Medicare Compliance & Reimbursement

PHYSICIANS:

CoP Out Or Compassion? CMS Wants To Rein In Regs

Proposed rule will allow docs to focus more time on patients.

If you're a physician who feels she's spending too much time worrying about her compliance with Medicare's hospital conditions of participation (CoPs), good news may be coming down the pike.

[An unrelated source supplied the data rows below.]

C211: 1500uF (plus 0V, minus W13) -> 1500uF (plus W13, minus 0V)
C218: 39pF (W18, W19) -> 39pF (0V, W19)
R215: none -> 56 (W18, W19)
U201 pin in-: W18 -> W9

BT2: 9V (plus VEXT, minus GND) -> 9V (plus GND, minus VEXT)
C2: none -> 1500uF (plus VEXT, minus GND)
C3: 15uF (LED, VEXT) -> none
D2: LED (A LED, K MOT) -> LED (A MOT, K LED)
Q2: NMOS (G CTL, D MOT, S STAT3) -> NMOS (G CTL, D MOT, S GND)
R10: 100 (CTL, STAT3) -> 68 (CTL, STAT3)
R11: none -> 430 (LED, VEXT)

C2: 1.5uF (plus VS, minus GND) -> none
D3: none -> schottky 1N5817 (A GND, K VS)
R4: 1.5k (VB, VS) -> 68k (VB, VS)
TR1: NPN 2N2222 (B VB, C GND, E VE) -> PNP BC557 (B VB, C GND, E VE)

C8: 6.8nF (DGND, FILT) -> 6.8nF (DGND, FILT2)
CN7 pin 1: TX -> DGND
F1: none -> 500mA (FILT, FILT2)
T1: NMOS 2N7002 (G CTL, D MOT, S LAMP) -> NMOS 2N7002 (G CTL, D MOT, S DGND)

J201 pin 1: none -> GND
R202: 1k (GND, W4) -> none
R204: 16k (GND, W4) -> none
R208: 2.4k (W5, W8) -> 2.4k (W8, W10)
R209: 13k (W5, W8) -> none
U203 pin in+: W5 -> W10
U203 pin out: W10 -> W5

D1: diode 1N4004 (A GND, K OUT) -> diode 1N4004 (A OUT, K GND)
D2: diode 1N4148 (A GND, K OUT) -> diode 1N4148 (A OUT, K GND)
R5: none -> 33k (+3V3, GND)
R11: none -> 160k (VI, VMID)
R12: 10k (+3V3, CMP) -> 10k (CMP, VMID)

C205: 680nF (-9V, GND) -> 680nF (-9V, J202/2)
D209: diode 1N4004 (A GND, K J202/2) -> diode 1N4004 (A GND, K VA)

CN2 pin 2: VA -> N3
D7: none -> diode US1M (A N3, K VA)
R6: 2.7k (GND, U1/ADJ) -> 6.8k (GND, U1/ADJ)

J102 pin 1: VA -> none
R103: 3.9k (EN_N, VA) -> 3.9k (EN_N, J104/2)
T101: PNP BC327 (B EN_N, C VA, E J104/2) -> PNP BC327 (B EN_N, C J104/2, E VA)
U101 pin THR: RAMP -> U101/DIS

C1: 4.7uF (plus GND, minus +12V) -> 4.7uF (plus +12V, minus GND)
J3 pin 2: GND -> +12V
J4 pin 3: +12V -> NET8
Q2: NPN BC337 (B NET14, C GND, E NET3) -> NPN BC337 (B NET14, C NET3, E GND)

Medicare published a proposed rule on March 24 that revised CoP requirements to provide docs with "greater flexibility in meeting the needs of patients and to reduce unnecessary regulatory burden," according to a Centers for Medicare and Medicaid Services press release.

The proposed changes are:
 
  • Expand the history and physical (H&P) completion time frame and the number of practitioners allowed to perform the H&P.
     
  • Verbal orders can be dated, timed and authenticated by the prescribing practitioner or another practitioner responsible for the patient's care, but only for five years after the rule's publication date. After that time, CMS believes physicians will be able to adopt new technology to make timely prescription authentication easier. Unless a physician's state has a law for the time frame of verbal order authentication, the proposed rule will require it within 48 hours.
     
  • Doctors must keep all drugs and "biologicals" in a  secure or locked area, but the proposed rule does allow a doctor to determine how much security he needs for drugs in his facility.
     
  • Although the current CoP requires the practitioner who administered anesthesia to perform the post-anesthesia evaluation, the proposed rule would allow any person qualified to deliver anesthesia to complete the evaluation.

    Lesson learned: Medicare's proposed changes are intended to support modern, high-quality health care at a lower cost by lightening physicians' CoP loads.